The Night That Sprawl Drove Dixie Down

You can point the finger at unprepared politicians or mistaken meteorologists for paralyzing Atlanta this week. But to find the real culprits, you'll have to look at the region's history of land use and transportation decisions, argues Rebecca Burns.

2 minute read

January 30, 2014, 1:00 PM PST

By Jonathan Nettler @nettsj


Atlanta #Snowpocalypse

William Brawley / Flickr

Meteorologists and public officials have been blamed for causing the "rush hour from hell" that stranded drivers on Atlanta area roadways and others in their schools, homes, and workplaces Tuesday evening. But for Rebecca Burns, the true causes of the disaster were decades in the making. 

"What happened in Atlanta this week is not a matter of Southerners blindsided by unpredictable weather," she writes. "More than any event I’ve witnessed in two decades of living in and writing about this city, this snowstorm underscores the horrible history of suburban sprawl in the United States and the bad political decisions that drive it.
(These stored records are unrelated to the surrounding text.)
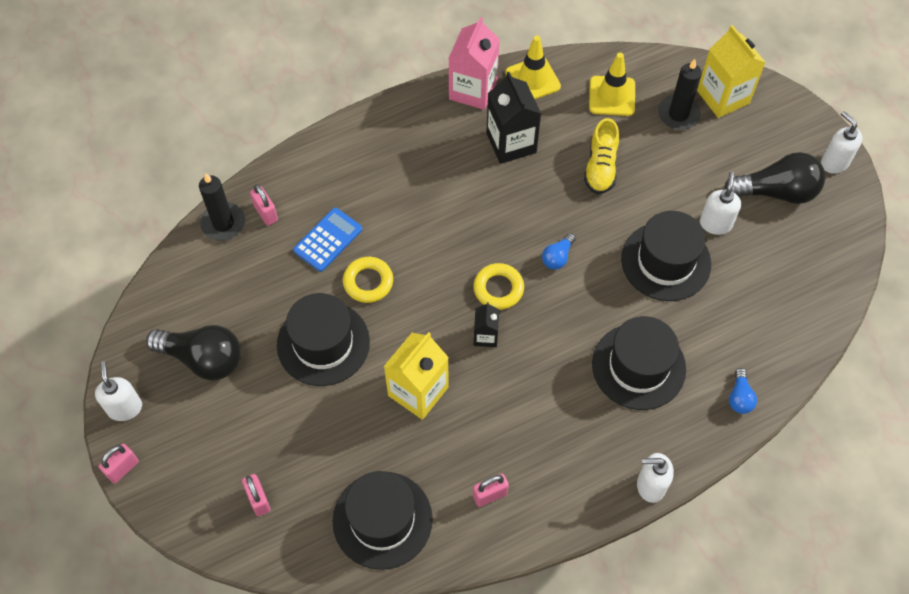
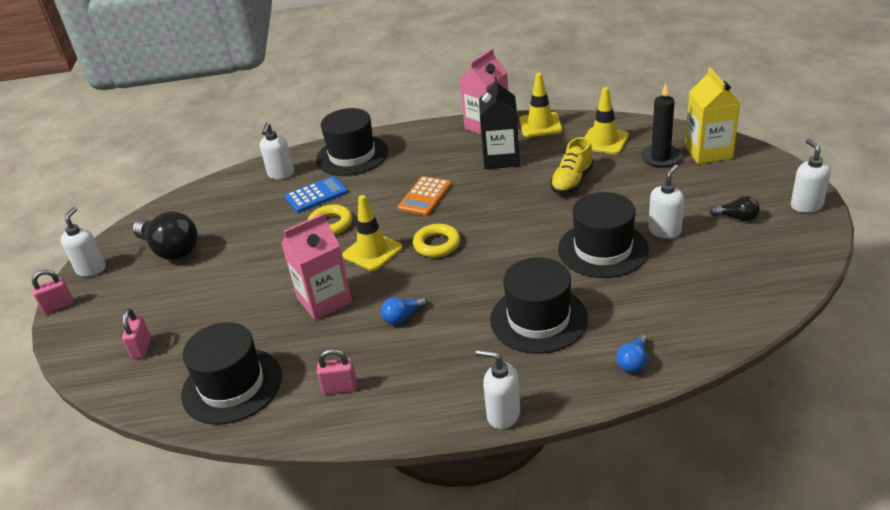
camera: 25 degrees right, 25 degrees down
black candle [199,173,245,241] -> none
pink padlock [250,184,278,226] -> white soap dispenser [260,123,294,179]
black hat [277,293,370,386] -> black hat moved to [316,108,388,176]
yellow carton [384,332,449,420] -> pink carton [281,213,352,320]
black carton [474,302,499,347] -> none
blue light bulb [542,233,576,270] -> blue light bulb moved to [381,297,427,325]
black light bulb [724,152,825,204] -> black light bulb [709,196,760,221], size x0.49
none -> yellow traffic cone [342,195,403,271]
none -> orange calculator [398,176,451,216]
It tells us something not just about what’s wrong with one city in America today but what can happen when disaster strikes many places across the country." 

She examines four factors that turned a light snowfall into a regional catastrophe:

  • Atlanta’s patchwork of local governments
  • Auto-oriented development
  • History of inadequate transit investment
  • Rejection of a transportation sales tax referendum in 2012

"If Atlanta, the region, wants to get serious about public safety, its mayors, county officials, and state officials will need to start practicing regionalism instead of paying lip service to it," Burns concludes. "And whether threatened by a dangerous pandemic, a major catastrophe, or just two inches of snow, we need to have ways to get around—and out of—the city other than by car."